Aden, autobomba uccide giornalista mentre va in ospedale a partorire

La vittima è la 27enne Rasha Abdullah, morta nello scoppio di un ordigno piazzato nella sua auto. Ferito il marito, che punta il dito contro gli Houthi. Da tempo, egli accusa,  cercavano “il mio indirizzo di casa”. A Hudaydah in 24 ore i caccia sauditi hanno violato almeno 172 volte il cessate il fuoco. 


Aden (AsiaNews/Agenzie) - Una giornalista yemenita, incinta al nono mese, è stata uccisa in un attentato dinamitardo ad Aden, nel sud dello Yemen, mentre si dirigeva in ospedale per partorire. A raccontare la vicenda è Mahmoud al-Atmi, marito di Rasha Abdullah, rimasto anch’egli ferito nell’esplosione dell’ordigno piazzato nella loro auto. L’uomo punta il dito contro i ribelli sciiti Houthi, sebbene non vi siano prove certe sulle responsabilità e la matrice. 

L’attacco è avvenuto ieri nella città meridionale di Aden, sede temporanea del governo riconosciuto dalla comunità internazionale. In passato nella zona era attivo un movimento separatista vicino agli Emirati Arabi Uniti, che si era scontrato con i governativi sostenuti dall’Arabia Saudita, alimentando la tensione fra Riyadh e Abu Dhabi. Uno scontro poi rientrato con una difficile opera di integrazione dei separatisti nel governo centrale, uniti dalla comune opposizione agli Houthi. 
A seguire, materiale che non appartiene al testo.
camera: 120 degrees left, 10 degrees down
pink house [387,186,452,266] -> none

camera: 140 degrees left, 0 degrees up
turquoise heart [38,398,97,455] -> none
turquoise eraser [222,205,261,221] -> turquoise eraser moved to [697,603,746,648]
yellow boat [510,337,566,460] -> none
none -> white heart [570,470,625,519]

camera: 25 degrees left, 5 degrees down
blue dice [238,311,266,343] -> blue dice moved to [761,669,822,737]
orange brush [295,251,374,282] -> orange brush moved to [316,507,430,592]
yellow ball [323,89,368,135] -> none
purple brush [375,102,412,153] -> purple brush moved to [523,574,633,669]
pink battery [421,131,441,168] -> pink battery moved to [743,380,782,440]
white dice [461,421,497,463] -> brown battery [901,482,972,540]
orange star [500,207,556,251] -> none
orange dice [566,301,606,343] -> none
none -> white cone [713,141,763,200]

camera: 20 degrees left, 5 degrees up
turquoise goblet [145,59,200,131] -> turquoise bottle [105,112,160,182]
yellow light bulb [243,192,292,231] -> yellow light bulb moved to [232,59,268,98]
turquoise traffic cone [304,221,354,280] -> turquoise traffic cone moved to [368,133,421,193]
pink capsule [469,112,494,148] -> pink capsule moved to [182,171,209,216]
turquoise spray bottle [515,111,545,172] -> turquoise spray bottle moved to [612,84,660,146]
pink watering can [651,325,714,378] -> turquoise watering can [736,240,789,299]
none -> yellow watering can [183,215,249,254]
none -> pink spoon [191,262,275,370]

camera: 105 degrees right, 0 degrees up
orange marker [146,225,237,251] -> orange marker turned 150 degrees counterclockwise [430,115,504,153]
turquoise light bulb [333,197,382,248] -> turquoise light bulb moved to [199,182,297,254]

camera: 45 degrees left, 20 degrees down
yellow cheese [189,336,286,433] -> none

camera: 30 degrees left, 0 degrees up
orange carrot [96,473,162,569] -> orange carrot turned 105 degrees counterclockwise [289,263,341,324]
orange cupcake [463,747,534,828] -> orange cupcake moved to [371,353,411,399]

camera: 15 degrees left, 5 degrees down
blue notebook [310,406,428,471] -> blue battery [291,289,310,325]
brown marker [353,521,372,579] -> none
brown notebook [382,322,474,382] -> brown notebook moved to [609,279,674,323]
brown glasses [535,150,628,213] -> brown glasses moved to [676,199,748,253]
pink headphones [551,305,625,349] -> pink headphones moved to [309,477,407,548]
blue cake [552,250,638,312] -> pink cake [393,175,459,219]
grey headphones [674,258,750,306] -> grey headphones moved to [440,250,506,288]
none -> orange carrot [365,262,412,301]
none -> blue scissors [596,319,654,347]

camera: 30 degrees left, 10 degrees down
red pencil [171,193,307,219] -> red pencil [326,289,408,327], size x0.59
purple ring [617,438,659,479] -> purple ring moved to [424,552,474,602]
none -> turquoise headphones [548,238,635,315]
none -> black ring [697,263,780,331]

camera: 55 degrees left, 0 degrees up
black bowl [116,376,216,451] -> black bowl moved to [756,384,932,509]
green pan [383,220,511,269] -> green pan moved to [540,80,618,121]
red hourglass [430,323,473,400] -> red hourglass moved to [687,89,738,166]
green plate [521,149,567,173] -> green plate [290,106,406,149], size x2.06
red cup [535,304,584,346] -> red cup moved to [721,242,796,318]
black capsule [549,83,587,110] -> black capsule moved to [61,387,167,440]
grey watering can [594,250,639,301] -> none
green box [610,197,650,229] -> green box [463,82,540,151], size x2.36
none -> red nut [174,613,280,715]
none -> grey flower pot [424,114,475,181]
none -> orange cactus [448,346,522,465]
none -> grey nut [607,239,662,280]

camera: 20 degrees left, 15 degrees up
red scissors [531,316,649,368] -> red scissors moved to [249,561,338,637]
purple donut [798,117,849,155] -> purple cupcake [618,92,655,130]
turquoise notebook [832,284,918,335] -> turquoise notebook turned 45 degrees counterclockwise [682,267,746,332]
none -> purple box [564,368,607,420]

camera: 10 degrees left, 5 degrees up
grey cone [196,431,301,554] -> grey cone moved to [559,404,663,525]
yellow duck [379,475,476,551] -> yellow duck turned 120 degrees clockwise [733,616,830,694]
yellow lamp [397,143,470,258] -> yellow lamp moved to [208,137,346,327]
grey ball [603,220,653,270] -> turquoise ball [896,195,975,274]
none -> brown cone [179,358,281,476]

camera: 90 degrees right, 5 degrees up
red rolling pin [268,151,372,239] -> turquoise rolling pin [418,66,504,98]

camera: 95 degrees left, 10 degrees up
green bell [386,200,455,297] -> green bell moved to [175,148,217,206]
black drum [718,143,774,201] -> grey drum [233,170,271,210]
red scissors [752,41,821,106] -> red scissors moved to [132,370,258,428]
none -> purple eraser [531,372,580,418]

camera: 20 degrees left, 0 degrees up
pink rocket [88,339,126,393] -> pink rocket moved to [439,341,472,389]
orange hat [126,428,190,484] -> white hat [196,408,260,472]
Rasha Abdullah, 27 anni, assieme al marito collaborava con diversi media locali e regionali, coprendo le vicende della guerra nello Yemen e le questioni umanitarie. La coppia ha un primo figlio di due anni. Al momento non vi sono rivendicazioni ufficiali dell’attentato, ma i sospetti di Mahmoud al-Atmi convergono sui ribelli sciiti Houthi. “Da tempo - ha detto all’Afp - stavano cercando di scoprire il mio indirizzo di casa”. 

L’esplosione non è un caso isolato in una città spesso teatro di violenze: il mese scorso un’autobomba ha ucciso 12 civili, fra i quali vi erano diversi bambini. E in passato i giornalisti sono stati obiettivo da colpire o vittime collaterali dei fronti in lotta.

La guerra in Yemen è divampata nel 2014 come scontro interno fra governativi filo-sauditi e ribelli sciiti Houthi vicini a Teheran. Degenerata nel marzo 2015 con l’intervento diretto di Riyadh, ha fatto registrare oltre 130mila morti e per l’Onu ha provocato la “peggiore crisi umanitaria al mondo”, sulla quale il Covid ha effetti “devastanti”; milioni di persone sono sull’orlo della fame e i bambini - 10mila dei quali morti nel conflitto - subiranno le conseguenze per i prossimi 20 anni.

Intanto nella provincia di Hudaydah, area portuale nella zona est del Paese, punto strategico per il passaggio di merci e persone e altra area calda del conflitto, i caccia della coalizione araba a guida saudita avrebbero violato per 172 volte il cessate il fuoco nelle ultime 24 ore. Gli attacchi sauditi si susseguono anche in altre zone dello Yemen colpendo a più riprese obiettivi strategici a Saada e Ma'rib. Le operazioni militari, secondo alcuni definite “aggressioni”, finiscono per alimentare la protesta di quanti criticano Riyadh per il mancato rispetto degli accordi di Stoccolma.